Salt can even de-ice roads to make the way clear and
navigable.
‘For everyone will be salted
with fire.
Salt is good; but if salt has
lost saltiness, how can you season it?
Have salt in yourselves, and be
at peace with one another.’
These ‘virtues of salt’ help us understand how to be ‘salty
Christians’.
Salt comes from the rock. To be a ‘salty Christian’ is to be
connected to the bedrock of salvation. As the LORD says in the prophet Isaiah:
‘Listen
to me, you that pursue righteousness,
you that seek the Lord.
Look
to the rock from which you were hewn,
and to the quarry from which you were dug.(Isaiah 51.1)
Salt meets one of the four basic human tastes, along with sweet,
sour and bitter.[1]
A basic human desire is for God and to ‘taste
and see that the LORD is gracious’.
Being ‘salty Christians’ means that we enhance the flavours
of God’s world and people, in how we speak and act.
That’s what Moses and Jesus are doing when they recognise
works of healing and prophecy and do not stop them, even if not done by a
disciple.

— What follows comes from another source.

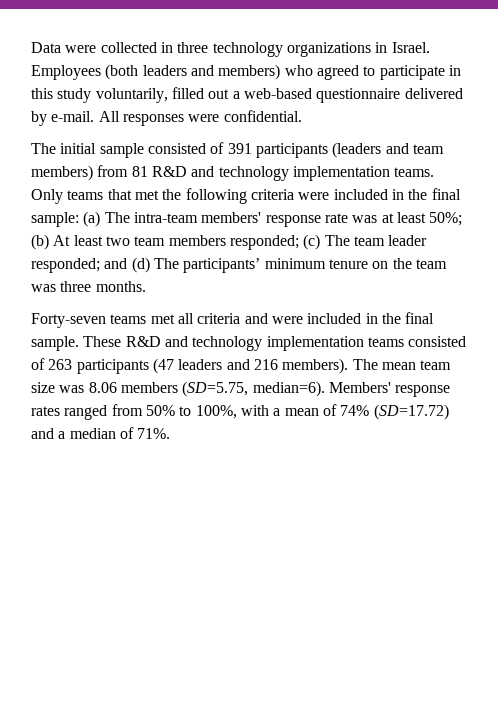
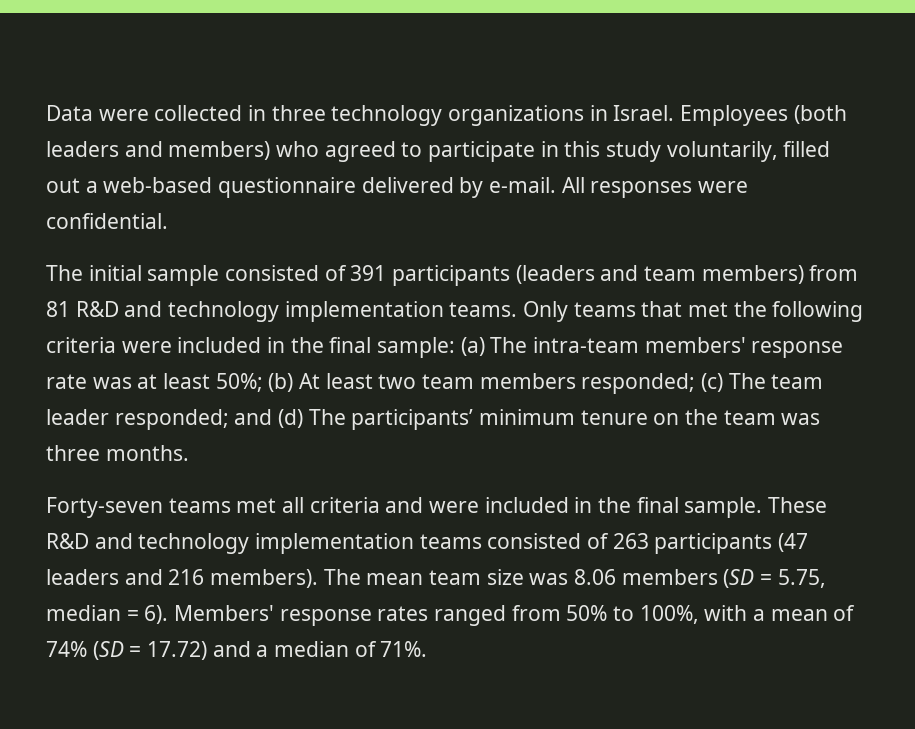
[182,381,325,397] (SD=5.75, median=6). -> [723,569,826,588] [46,605,169,624] (SD = 5.75, median = 6).
[373,404,449,420] (SD=17.72) -> [92,641,208,660] (SD = 17.72)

Do not stop someone casting out demons in Jesus’ name for ‘no one who
does a deed of power in my name will be able soon afterwards to speak evil of
me’ (Mark 9.39).
Enhancing and flavouring human experience and existence is
what ‘salty Christians’ do. We see it in the letter of James today. ‘Salty
Christians’ pray for the sick, call the elders of the church to pray for them
and anoint them (James 5.13). That
saltiness restores them to wholeness.
Just as salt de-ices roads and pathways, so ‘salty
Christians’ are called to melt wicked hearts and remove stumbling blocks, trip
hazards and slippery ways that obstruct access to Christ for the little people
of the world: children; the frail; the vulnerable.
Those who cause stumbling blocks and abuse children will find
themselves in a place, of endless salt, a salt mine, sterile and barren like,
like the extreme saltiness of the Dead Sea.
Salt suppresses bitterness. Being ‘salty Christians’ means we
weep for the pains of the world. And what do we notice about tears? Yes,
they’re salty. Little wonder the great saints have talked about the gift of tears, in other words the
insight to see and be compassionate for those in bitter pains and then be moved
by the Holy Spirit of God.
And like salt, there is much ‘salty Christians’ must
preserve. The Tradition is not preservation in aspic; it is living faith that
has been handed on with the essentials intact. So the Tradition is salted. Remember
salt discourages the growth of destructive bacteria whole allowing constructive,
and flavour producing, bacteria to grow. That is how ‘salty Christians’ are
custodians of the Good News; never destructive, always flavour enhancing.
‘Have salt in yourselves, and be at peace with one another’:
so, as a disciple of Jesus, as a church, are we worth our salt?